Pilatus owner tells court he needed ‘Plan B’ when US revoked asylum and faced removal to Iran

Pilatus owner Ali Sadr Hasheminejad tortured in Iran at 19, wanted to go to United States to study there

The Pilatus Bank owner Ali Sadr Hasheminejad told a US court yesterday that he had been tortured in Iran when he was arrested while studying at Tehran University in 1999.

Answering questions from his defence lawyer Brian Heberlig, Hasheminejad appeared in court to face charges of breaching US sanctions against Iran by processing $115 million in dollar payments from a Venezuela housing project to his family company.

Hasheminejad told the court that the Venezuelan housing project, built by his family’s IIHC company, had first discharged payments in euros through an Iranian state bank; but the money got held up for months. The company later accepted US dollar payments, which were paid through the US banking system, into a Swiss bank account, and finally to the family company Stratus Turkey.

In his motion for acquittal, Hasheminejad’s lawyers say the government must prove beyond a reasonable doubt that their client intended to make it difficult for the Office of Foreign Asset Control to enforce the sanctions against Iran, and that he used fraudulent and dishonest means, or willingly entered into a conspiracy knowing of that unlawful aim.

“The lack of risk of any harm in this case is driven home by the fact that OFAC did not open an investigation into the transfers charged in this matter, even after it learned that payments that Stratus Turkey originated and received had been rejected or flagged as part of the banks’ screening process…

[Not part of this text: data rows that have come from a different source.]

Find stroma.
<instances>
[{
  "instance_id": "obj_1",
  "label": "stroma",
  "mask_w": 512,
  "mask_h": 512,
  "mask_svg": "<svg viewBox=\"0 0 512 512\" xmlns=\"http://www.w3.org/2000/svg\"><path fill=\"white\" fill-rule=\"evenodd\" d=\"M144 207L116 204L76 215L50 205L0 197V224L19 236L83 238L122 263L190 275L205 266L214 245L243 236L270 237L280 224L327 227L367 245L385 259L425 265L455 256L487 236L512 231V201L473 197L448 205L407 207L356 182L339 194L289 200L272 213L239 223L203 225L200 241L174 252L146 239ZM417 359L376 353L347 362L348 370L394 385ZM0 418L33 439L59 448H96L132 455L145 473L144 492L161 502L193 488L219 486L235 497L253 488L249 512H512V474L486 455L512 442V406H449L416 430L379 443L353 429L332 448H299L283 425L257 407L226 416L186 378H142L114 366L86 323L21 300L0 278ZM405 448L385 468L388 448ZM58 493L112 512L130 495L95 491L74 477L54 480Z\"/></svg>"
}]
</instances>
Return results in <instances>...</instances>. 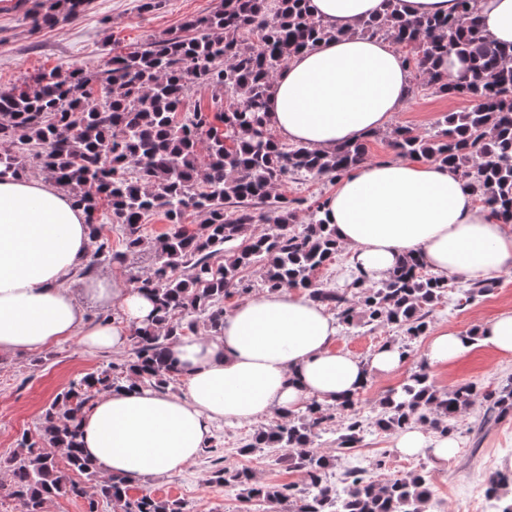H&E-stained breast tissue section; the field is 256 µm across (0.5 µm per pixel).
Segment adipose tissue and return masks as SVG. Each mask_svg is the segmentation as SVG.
Here are the masks:
<instances>
[{"label":"adipose tissue","instance_id":"obj_1","mask_svg":"<svg viewBox=\"0 0 512 512\" xmlns=\"http://www.w3.org/2000/svg\"><path fill=\"white\" fill-rule=\"evenodd\" d=\"M313 18L336 38L291 57L267 100V124L280 140L329 153L389 129L409 99L411 73L389 40L358 33L383 14L386 0H308ZM489 38L512 43V0H475ZM325 217L347 248L348 275L383 279L402 259L422 257L436 274L491 280L512 270V224L477 206L458 172L421 158L366 163L336 181ZM94 240L87 215L63 188L38 179L0 176V355L38 351L70 338L118 350L132 324L148 325L152 300L110 271L83 274ZM77 281L78 290L65 288ZM115 308L120 318L93 321L83 302ZM335 318L295 289L267 291L235 307L215 336H183L170 351L184 389L102 393L81 420L86 455L106 474L137 480L168 475L195 462L215 422L286 415L309 399L335 403L357 395L371 375L402 363L393 347L370 359L337 352ZM469 334L443 329L425 356L446 365L473 347ZM393 448L429 453L442 464L454 437H431L414 425Z\"/></svg>","mask_w":512,"mask_h":512}]
</instances>
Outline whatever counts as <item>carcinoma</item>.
Instances as JSON below:
<instances>
[{
    "label": "carcinoma",
    "mask_w": 512,
    "mask_h": 512,
    "mask_svg": "<svg viewBox=\"0 0 512 512\" xmlns=\"http://www.w3.org/2000/svg\"><path fill=\"white\" fill-rule=\"evenodd\" d=\"M222 0L207 17L193 18L180 31L112 55L102 72L73 69L41 73L0 93V174H22L26 158L38 160L46 178L67 188L81 205L96 247L82 271L101 262L125 263L149 248L154 268L130 282L150 296L153 322L131 329L132 352L121 363L83 374L59 393L41 416V434L27 433L7 460L9 481L0 494L20 512H43L64 494L112 503L113 512H184L182 503L108 476L88 460L79 442L80 421L96 394L126 387H168L178 372L167 345L204 330L224 327V300L248 290L239 273L262 270L265 287L302 288L309 298L336 312L347 328L388 325L401 336L388 340L404 357L405 339L422 336L432 308L449 299L448 279L427 273L418 257L408 258L386 278L354 277L346 289L329 288L316 274L341 249L334 227L322 217L324 204L309 211L301 229L293 227V201L271 190L290 176L336 177L368 160L365 144L344 145L318 154L301 145L284 146L268 132L266 103L277 72L292 55L335 36L315 20L306 0ZM384 15L360 24L359 33L389 39L407 48L405 63L415 72L414 94L422 87L438 95L467 97L476 105L450 112L422 137L396 127L389 146L397 154L431 159L456 170L483 207L512 222V44L488 38L473 7L459 0L453 16L406 19L400 0H387ZM89 0H42L28 10L36 25L57 22L59 11L76 15ZM454 55L472 74L452 82L439 63ZM213 91V107L183 111L191 85ZM107 206L121 224L125 250L112 248L99 211ZM266 209L274 232L257 234L255 208ZM192 209L202 217L195 231L178 227ZM164 213L176 229L155 243L142 236L143 223ZM482 401L486 417L512 409V384L484 390L474 382L441 390L420 369L378 403L372 426L395 433L421 424L445 436L459 415ZM358 397L336 404V415L312 400L300 412L280 417L242 443V455L278 453L277 461L302 472L304 487L255 485L246 471L221 467L210 480L242 490L278 512H428L433 499L431 472L416 469L377 486L354 465L332 483L323 435L336 432V448L358 447L364 432ZM340 418V427L330 422ZM65 449L57 460L51 449ZM486 498L496 512H512V471L486 480Z\"/></svg>",
    "instance_id": "carcinoma-1"
}]
</instances>
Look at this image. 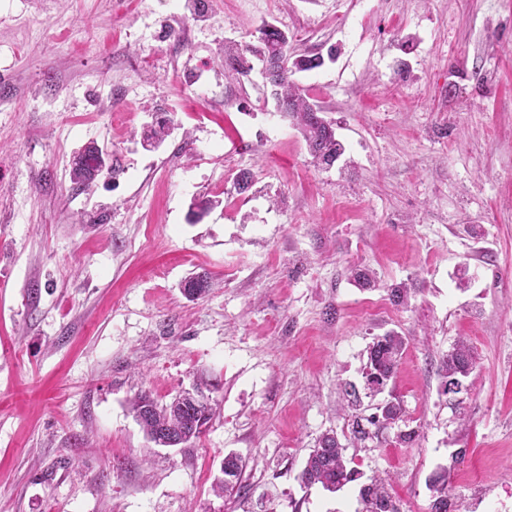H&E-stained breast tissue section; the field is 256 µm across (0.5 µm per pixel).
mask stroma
Wrapping results in <instances>:
<instances>
[{
  "label": "stroma",
  "mask_w": 512,
  "mask_h": 512,
  "mask_svg": "<svg viewBox=\"0 0 512 512\" xmlns=\"http://www.w3.org/2000/svg\"><path fill=\"white\" fill-rule=\"evenodd\" d=\"M266 22L324 58L293 79L335 125L332 167L258 72L224 76L225 44ZM89 143L109 160L83 189ZM389 332L404 349L375 393ZM200 381L211 426L156 447L131 399ZM390 399L402 421L358 439ZM329 431L400 512H430L440 470L453 512H512V0H0V512H363L359 483L298 479ZM231 452L243 487L219 496ZM403 339L396 333L378 337L369 347L367 382L384 386L393 378L399 357L403 351ZM371 376L374 380L371 381ZM474 363L470 347L461 342L441 362L439 373L443 394L458 393L454 388L463 384L473 371Z\"/></svg>",
  "instance_id": "obj_1"
}]
</instances>
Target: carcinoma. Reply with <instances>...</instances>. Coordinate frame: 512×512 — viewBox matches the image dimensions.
<instances>
[{"instance_id":"1","label":"carcinoma","mask_w":512,"mask_h":512,"mask_svg":"<svg viewBox=\"0 0 512 512\" xmlns=\"http://www.w3.org/2000/svg\"><path fill=\"white\" fill-rule=\"evenodd\" d=\"M260 36L254 43L235 44L224 48V70L232 75L246 76L253 69L251 59L260 62L269 52L275 51L282 58L283 66L272 85V96L278 112L291 121L302 134L312 157L320 164L332 165L343 154L344 147L336 139L333 125L319 115V109L309 101L306 90L298 86L292 75L297 71H309L318 67L317 59L307 56L293 57L289 53L288 34L273 24L259 29ZM104 167L102 152L94 144L85 146L73 158L72 180L84 187L95 179ZM211 281L206 274L189 277L184 283L185 296L195 300L209 292ZM403 339L396 333L377 338L369 347L366 377H374L373 383L384 386L393 378L399 357L403 351ZM474 363L470 347L461 342L441 362L439 373L443 394L455 392L473 371ZM132 410L145 435L152 441L160 440L179 445H191L206 433L214 416L210 402L188 405L175 411L169 404H159L151 395L140 392L132 401ZM403 415L400 403L382 408L377 422L387 427L397 424ZM224 478L216 483V491L222 495L234 489L241 480L240 458L230 453L224 457L221 467ZM358 470L349 466L334 433H325L308 454L300 472L301 482L309 487L319 485L336 491L356 480ZM429 487L435 493L431 512H448V485L445 476L435 474L429 479ZM365 512H398L389 488L382 482L373 481L360 489Z\"/></svg>"}]
</instances>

“When banks reported two of the charged transfers in this case as possibly involving Iranian entities, OFAC apparently did nothing. The government has shown two examples in this case. First, it introduced a SWIFT message in which J.P. Morgan stated that it had rejected a payment from Stratus Turkey to Farshid Kazerani because the payment allegedly involved ‘an Iranian institution’, and the bank had reported the rejected transaction to OFAC. Second, the government produced he June 16, 2011 letter from Commerzbank to OFAC in which the bank flagged a payment from Venezuela to Hyposwiss for which Stratus International Contracting Company was listed as the beneficiary, ‘since Stratus may be an Iranian Company.’ Despite the two notices to OFAC in this case, [senior enforcement officer] Ted Kim testified that he was unaware of any investigation by OFAC into the payments involved in this matter.”

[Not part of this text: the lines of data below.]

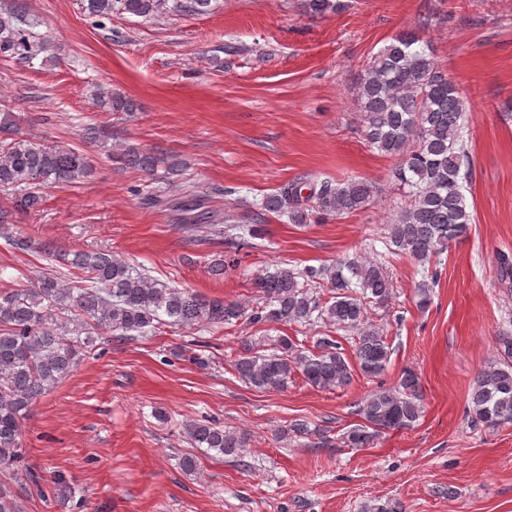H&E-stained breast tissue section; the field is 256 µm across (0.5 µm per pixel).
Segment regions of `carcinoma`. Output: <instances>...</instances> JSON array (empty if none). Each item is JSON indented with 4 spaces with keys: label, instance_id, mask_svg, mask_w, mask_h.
<instances>
[{
    "label": "carcinoma",
    "instance_id": "1",
    "mask_svg": "<svg viewBox=\"0 0 512 512\" xmlns=\"http://www.w3.org/2000/svg\"><path fill=\"white\" fill-rule=\"evenodd\" d=\"M211 0H81V9L97 27L112 16L129 14L150 19L168 12L204 15ZM341 7L339 0H307V9L322 15ZM38 20L23 5L0 10V55L30 64L49 51ZM353 94L363 112L362 128L369 144L396 157L390 183L402 190V204L388 225V252L405 254L423 266L416 288V305L424 310L432 300L437 272L432 258L465 233L471 214L462 191L469 167L463 139L464 104L448 75L433 58L428 42L407 30L372 56L361 70ZM96 105L109 112L135 111L133 101L99 90ZM20 117L0 103V191L11 195L15 212L38 211L42 189L49 184L80 183L96 174L94 160L64 142L47 141L19 131ZM82 139L107 156L117 155L125 168L153 176L164 169L177 177L180 163L157 152L127 145L120 153L108 143L112 134L88 123ZM284 185L263 198L256 219L287 215L291 224H308L318 214L338 216L364 207L374 187L357 178L308 186ZM186 224H212L199 196L189 192L177 203ZM0 212V238L17 250L33 249L31 237L16 231ZM56 268L43 272L25 288L0 290V471L19 458L22 420L32 405L74 372L82 356L103 330L117 339L149 336L161 325L190 329L228 323L243 315L255 324L313 326L322 323L353 333L355 360H349L335 337L327 334L311 351L294 337L283 335L243 345L234 369L259 390H279L293 376L318 389L346 385L354 370L367 377L384 373L391 349L386 337L368 324V305L383 307L392 288L384 265L365 258L339 259L331 265L301 270L277 267L260 276L262 301L253 307L209 299L187 289L152 279L118 254L104 249H59L49 252ZM66 267L74 279L59 271ZM333 295L325 299L319 288ZM424 398L416 373L403 371L399 384L379 386L361 400L355 414L363 422L346 431L347 448H366L385 430H408L423 413ZM468 412L488 428L512 423V336L499 338L495 358L481 369L471 386ZM184 434L200 448L231 458L246 448L242 433L215 423L189 421ZM0 512H19L16 491L0 485ZM361 512H401L393 501L371 500Z\"/></svg>",
    "mask_w": 512,
    "mask_h": 512
}]
</instances>
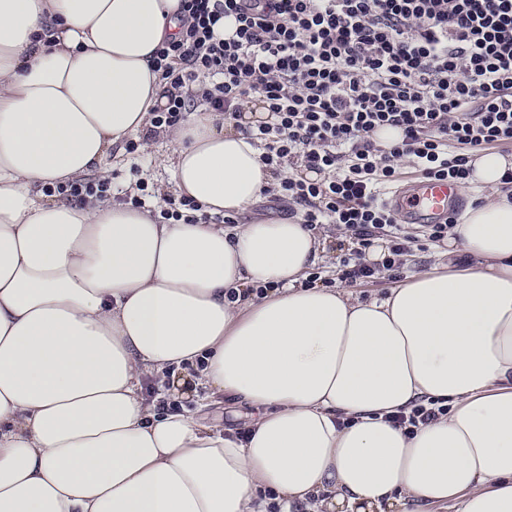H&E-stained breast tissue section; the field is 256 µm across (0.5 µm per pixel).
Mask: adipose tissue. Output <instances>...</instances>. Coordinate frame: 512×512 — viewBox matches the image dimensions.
<instances>
[{
    "label": "adipose tissue",
    "mask_w": 512,
    "mask_h": 512,
    "mask_svg": "<svg viewBox=\"0 0 512 512\" xmlns=\"http://www.w3.org/2000/svg\"><path fill=\"white\" fill-rule=\"evenodd\" d=\"M180 0H0V512H512V160L436 263L362 301L303 286L324 250L288 218L161 224L133 204L50 200L108 174L149 125L153 52ZM171 179L239 215L273 175L260 149L196 110ZM267 287L264 296L255 288ZM200 384L252 407L224 433L141 395ZM437 401L414 433L391 414Z\"/></svg>",
    "instance_id": "1"
}]
</instances>
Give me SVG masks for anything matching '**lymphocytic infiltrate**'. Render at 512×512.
Instances as JSON below:
<instances>
[{"label":"lymphocytic infiltrate","mask_w":512,"mask_h":512,"mask_svg":"<svg viewBox=\"0 0 512 512\" xmlns=\"http://www.w3.org/2000/svg\"><path fill=\"white\" fill-rule=\"evenodd\" d=\"M225 16L234 34L214 32ZM163 100L150 134L197 101L246 127L261 161L282 172L264 195L288 201L307 227L337 224L357 248L340 281L398 270L415 236L378 195L411 158L422 176L468 181L476 155L512 144V0H181L180 30L154 53ZM389 125L402 138L377 144ZM389 237L381 264L363 256Z\"/></svg>","instance_id":"lymphocytic-infiltrate-1"}]
</instances>
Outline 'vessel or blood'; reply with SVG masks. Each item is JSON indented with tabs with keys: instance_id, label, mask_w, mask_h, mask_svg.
Listing matches in <instances>:
<instances>
[{
	"instance_id": "vessel-or-blood-1",
	"label": "vessel or blood",
	"mask_w": 512,
	"mask_h": 512,
	"mask_svg": "<svg viewBox=\"0 0 512 512\" xmlns=\"http://www.w3.org/2000/svg\"><path fill=\"white\" fill-rule=\"evenodd\" d=\"M458 188L448 181L420 179L391 190L386 207L403 224H442L458 204Z\"/></svg>"
}]
</instances>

Hasheminejad, whose father runs a private bank with over 10,000 employees, told the court he wanted to leave Iran for the United States, where he had already visited at the age of 14. “My mother and sisters moved to the US in 1998, but I was supposed to do military service,” Hasheminejad said, who did not serve in the Iranian army. He moved to New Jersey in May 2000, and then to Washington D.C. A Cornell graduate, he moved into real estate with his company Span, to build a shopping centre for renting. After selling it, he started private equity firm A&R Capital Partners, to specialise in seed capital for start-ups.

Hasheminejad also told the court he had successfully applied for asylum in the United States, but the application was revoked, together with his work authorisation, when his representative lawyer fell under investigation.

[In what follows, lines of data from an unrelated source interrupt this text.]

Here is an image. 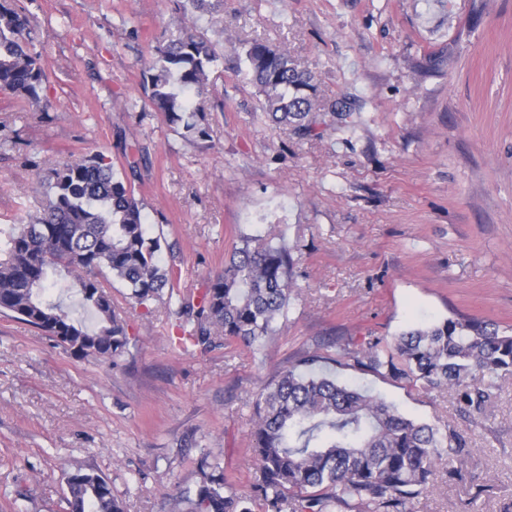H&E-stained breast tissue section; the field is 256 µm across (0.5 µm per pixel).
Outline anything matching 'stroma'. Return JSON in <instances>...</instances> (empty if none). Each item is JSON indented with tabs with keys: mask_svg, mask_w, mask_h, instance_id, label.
<instances>
[{
	"mask_svg": "<svg viewBox=\"0 0 512 512\" xmlns=\"http://www.w3.org/2000/svg\"><path fill=\"white\" fill-rule=\"evenodd\" d=\"M20 3L49 80L37 102L0 92V228L36 214L49 169L101 153L118 170L138 162L136 196L182 295L244 236L283 237L298 264L285 319L253 348L173 350L169 300L141 305L118 283L131 344L111 361L0 315V512H69L78 470L104 476L125 512H190L177 498L204 457L249 492L256 394L309 351L465 437V480L439 477L411 512L469 498L474 512H512V377L464 416L451 389L334 361L335 340L357 350L417 322L512 328V0H224L195 21L173 0ZM193 22L221 56L203 143L145 106L141 87L160 34ZM253 38L287 49L321 99L350 102L351 127L299 139L274 125L240 74ZM432 54L443 64L428 66Z\"/></svg>",
	"mask_w": 512,
	"mask_h": 512,
	"instance_id": "1",
	"label": "stroma"
}]
</instances>
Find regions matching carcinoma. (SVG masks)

Forced to leave the US, Hasheminejad says he “called his dad and uncle. I needed a Plan B: a St Kitts & Nevis passport. Later I got a US green card in November 2012. And I returned to DC with my wife. Unfortunately we got divorced.”

Hasheminejad said the SKN citizenship programme was “a fast-track option”.

He then moved to Dubai, then Switzerland and Turkey. He also said he had visited Iran to see his father who was undergoing chemotherapy.